Thursday, December 31, 2009

Microvision: Capital Gains Tax for 2010 vs. 2011

I’m sure some of us will be making substantial profit on our holdings of MVIS stock in the year 2010.

I hope you are aware of Long Term Capital Gains Tax going up from 15% in 2010 to 20% in 2011.

Today is the last day to purchase Microvision stock so that when you sell some on the last trading day of 2010… you will still qualify for the 15% rate.

This is from Wikipedia…

“In the United States, individuals and corporations pay income tax on the net total of all their capital gains just as they do on other sorts of income, but the tax rate for individuals is lower on "long-term capital gains," which are gains on assets that had been held for over one year before being sold. The tax rate on long-term gains was reduced in 2003 to 15%, or to 5% for individuals in the lowest two income tax brackets (See progressive tax). Short-term capital gains are taxed at a higher rate: the ordinary income tax rate.

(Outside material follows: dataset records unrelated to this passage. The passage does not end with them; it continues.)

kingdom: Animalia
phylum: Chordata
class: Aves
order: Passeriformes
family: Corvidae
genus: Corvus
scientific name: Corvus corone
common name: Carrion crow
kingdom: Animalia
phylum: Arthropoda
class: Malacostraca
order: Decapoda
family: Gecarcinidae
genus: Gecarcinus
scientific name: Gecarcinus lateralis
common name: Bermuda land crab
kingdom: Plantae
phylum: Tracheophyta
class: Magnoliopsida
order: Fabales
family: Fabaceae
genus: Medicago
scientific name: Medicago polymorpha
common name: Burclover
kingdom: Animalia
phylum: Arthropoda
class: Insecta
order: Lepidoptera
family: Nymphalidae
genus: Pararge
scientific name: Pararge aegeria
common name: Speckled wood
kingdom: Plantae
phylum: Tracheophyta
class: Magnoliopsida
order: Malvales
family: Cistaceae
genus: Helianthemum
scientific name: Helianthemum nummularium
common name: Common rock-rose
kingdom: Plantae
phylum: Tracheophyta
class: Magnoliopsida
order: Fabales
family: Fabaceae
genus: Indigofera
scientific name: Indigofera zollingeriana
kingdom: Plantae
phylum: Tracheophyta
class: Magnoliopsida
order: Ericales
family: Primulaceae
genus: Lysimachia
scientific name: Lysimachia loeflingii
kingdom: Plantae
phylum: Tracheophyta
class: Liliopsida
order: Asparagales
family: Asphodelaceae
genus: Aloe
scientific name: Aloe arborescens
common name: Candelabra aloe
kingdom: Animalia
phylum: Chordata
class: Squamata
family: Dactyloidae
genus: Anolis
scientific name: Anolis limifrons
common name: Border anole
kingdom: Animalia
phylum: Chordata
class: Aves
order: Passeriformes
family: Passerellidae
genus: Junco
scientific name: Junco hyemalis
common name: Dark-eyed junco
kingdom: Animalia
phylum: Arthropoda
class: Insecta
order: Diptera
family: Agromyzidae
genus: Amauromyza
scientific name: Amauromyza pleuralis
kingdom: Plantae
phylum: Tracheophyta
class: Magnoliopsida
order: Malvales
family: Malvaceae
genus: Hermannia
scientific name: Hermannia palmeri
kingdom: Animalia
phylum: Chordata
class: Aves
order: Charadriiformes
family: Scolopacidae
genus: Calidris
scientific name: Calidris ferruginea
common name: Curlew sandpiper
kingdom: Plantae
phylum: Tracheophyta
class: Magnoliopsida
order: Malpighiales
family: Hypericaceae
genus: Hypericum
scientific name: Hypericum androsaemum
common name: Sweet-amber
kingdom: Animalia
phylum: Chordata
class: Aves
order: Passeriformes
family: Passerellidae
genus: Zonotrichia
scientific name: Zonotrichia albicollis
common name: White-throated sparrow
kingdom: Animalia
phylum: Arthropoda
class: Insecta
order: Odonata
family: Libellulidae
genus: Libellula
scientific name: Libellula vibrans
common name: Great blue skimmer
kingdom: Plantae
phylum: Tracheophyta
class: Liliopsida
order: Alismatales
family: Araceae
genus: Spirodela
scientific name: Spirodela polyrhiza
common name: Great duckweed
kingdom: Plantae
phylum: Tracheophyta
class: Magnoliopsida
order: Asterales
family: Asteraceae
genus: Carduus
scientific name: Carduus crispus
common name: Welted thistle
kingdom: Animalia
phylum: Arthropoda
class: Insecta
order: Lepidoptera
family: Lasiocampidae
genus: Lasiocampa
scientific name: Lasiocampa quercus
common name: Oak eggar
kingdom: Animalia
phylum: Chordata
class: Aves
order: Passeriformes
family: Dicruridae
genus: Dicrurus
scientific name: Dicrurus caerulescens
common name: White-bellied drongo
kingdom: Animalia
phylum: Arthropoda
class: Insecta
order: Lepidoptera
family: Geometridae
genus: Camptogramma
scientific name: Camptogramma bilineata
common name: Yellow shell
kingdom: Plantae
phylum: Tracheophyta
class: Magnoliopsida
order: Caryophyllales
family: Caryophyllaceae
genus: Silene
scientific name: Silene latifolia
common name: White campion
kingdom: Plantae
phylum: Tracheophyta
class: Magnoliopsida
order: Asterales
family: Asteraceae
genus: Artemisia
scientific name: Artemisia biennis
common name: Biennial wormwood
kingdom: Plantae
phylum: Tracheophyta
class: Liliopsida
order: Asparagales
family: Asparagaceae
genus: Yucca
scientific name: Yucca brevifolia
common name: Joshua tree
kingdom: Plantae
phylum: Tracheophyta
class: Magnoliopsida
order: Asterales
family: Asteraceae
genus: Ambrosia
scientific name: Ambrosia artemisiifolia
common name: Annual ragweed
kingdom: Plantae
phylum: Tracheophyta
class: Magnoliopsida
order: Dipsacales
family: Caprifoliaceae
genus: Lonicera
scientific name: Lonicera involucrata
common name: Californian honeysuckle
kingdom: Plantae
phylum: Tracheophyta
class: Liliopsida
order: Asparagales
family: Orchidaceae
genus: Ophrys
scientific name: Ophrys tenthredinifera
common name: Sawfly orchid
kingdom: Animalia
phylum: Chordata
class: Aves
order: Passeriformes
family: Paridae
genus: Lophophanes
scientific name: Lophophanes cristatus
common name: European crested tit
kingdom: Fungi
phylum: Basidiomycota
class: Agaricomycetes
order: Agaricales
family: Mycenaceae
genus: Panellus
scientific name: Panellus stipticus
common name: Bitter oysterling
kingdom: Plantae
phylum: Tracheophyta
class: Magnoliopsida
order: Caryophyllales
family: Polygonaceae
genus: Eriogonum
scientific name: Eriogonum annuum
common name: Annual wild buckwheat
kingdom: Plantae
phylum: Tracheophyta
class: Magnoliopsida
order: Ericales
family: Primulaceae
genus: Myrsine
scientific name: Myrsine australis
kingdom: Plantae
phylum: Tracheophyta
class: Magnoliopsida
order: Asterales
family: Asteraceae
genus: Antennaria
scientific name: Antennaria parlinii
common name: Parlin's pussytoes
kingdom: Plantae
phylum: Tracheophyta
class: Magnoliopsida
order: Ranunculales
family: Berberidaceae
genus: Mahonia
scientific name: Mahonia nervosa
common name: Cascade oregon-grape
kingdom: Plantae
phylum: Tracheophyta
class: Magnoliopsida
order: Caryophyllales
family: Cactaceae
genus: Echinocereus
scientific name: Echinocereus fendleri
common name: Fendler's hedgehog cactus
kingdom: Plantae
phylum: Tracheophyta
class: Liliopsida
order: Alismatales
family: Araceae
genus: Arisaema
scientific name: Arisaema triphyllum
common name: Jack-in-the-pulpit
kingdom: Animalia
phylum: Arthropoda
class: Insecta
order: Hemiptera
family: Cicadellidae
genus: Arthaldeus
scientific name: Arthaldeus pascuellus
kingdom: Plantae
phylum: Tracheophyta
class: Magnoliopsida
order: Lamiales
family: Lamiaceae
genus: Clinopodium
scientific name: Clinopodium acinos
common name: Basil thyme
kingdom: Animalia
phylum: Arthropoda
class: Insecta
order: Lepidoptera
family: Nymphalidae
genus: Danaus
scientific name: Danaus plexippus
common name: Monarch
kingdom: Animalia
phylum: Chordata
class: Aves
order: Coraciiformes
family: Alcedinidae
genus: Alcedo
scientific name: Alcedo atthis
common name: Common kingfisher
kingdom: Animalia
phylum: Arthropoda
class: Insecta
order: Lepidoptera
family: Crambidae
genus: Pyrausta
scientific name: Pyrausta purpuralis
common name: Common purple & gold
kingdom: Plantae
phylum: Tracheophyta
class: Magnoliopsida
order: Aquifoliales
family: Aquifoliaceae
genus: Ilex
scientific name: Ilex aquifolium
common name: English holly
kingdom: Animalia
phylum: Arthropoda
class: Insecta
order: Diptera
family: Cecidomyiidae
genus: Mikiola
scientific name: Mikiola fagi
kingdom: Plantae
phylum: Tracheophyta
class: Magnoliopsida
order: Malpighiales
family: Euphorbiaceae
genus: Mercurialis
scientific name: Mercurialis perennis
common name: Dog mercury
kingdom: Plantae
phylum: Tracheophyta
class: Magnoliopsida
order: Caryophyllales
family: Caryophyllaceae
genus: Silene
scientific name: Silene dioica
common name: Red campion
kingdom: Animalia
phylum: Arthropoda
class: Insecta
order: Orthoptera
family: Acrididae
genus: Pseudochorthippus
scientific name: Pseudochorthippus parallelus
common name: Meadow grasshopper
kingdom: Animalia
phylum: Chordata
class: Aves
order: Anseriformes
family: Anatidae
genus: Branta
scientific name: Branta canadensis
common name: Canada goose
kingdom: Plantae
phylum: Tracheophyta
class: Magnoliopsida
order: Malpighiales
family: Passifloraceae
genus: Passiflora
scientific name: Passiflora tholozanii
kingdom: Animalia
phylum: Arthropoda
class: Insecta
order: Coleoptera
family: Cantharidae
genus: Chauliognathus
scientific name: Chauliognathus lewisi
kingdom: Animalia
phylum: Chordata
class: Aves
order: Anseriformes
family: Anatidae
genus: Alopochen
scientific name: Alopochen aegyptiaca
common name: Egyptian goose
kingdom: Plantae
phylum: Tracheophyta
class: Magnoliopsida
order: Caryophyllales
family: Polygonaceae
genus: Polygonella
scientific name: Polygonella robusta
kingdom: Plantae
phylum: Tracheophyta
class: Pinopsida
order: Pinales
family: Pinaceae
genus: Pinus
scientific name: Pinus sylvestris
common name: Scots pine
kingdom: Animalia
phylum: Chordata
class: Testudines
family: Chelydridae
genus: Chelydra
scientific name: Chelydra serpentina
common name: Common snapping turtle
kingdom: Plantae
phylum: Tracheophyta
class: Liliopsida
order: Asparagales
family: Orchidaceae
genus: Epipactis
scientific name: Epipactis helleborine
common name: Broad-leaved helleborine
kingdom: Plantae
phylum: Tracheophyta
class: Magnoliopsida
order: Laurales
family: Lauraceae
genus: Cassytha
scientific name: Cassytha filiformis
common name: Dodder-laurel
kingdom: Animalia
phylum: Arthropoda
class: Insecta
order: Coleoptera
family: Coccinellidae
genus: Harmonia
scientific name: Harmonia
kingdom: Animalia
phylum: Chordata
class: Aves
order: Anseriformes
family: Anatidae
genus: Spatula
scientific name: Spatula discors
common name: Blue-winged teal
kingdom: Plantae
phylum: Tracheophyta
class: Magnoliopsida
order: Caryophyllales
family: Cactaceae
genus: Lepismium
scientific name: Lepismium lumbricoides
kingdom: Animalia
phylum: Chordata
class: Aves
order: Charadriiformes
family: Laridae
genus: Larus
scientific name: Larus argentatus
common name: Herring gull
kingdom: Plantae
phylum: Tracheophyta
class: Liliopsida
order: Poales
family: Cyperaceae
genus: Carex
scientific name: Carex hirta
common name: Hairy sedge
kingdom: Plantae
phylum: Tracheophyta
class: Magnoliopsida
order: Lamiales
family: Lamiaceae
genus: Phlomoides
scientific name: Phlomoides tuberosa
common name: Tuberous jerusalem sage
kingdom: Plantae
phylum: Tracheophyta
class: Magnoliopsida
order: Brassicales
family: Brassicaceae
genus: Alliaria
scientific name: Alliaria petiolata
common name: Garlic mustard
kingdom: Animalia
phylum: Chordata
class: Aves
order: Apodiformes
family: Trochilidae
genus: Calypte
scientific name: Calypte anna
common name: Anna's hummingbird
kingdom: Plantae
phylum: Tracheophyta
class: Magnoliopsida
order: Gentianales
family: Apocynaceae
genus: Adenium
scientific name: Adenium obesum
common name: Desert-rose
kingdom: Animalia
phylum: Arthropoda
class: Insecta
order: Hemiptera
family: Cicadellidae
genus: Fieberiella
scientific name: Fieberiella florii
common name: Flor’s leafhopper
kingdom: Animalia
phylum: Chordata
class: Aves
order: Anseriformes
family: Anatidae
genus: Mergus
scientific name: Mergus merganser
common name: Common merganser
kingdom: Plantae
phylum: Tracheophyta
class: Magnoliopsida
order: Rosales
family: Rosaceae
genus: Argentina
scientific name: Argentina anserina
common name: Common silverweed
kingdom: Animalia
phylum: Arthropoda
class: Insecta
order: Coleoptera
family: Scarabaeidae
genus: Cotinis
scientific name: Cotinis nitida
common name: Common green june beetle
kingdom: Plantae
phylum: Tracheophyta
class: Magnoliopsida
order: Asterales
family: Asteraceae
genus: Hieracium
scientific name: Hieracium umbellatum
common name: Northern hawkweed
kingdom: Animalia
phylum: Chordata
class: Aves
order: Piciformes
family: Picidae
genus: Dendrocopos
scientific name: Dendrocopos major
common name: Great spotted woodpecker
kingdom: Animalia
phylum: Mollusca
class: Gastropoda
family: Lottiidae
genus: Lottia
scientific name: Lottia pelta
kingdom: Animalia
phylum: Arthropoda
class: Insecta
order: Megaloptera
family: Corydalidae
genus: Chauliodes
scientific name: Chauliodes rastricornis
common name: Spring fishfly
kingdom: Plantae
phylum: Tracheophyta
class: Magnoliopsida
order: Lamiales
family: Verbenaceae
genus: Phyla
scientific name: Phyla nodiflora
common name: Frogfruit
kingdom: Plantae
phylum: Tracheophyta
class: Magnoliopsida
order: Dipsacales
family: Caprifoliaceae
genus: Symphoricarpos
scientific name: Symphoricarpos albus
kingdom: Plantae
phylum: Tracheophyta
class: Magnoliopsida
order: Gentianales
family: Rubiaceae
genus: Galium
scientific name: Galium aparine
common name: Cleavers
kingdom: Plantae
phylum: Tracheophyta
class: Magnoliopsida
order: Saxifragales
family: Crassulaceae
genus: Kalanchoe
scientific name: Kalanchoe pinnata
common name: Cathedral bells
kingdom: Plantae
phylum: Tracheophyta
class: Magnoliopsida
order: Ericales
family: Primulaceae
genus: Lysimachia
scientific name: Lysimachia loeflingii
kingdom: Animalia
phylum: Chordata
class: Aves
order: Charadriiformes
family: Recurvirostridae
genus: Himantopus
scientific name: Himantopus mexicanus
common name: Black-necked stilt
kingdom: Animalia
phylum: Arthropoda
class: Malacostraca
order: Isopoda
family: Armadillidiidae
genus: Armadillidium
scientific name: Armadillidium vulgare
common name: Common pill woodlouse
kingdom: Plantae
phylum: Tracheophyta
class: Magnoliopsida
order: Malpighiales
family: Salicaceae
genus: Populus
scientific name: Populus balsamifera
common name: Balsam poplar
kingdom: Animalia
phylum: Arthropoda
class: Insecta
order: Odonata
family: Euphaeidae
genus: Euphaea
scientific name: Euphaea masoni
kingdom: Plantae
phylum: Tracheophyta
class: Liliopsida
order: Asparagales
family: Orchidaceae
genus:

The reduced 15% tax rate on eligible dividends and capital gains, previously scheduled to expire in 2008, has been extended through 2010 as a result of the Tax Increase Prevention and Reconciliation Act signed into law by President Bush on May 17, 2006 (P.L. 109-222). In 2011 these reduced tax rates will "sunset," or revert to the rates in effect before 2003, which were generally 20%. President Obama's budget, announced on February 25, 2009, calls for the Capital Gains Tax to be reverted to the 20% rate before the Sunset date of 2011.”

Its not a bad idea to buy today and sell on the last day of 2010 and pay only 15% Long Term Capital Gains Tax.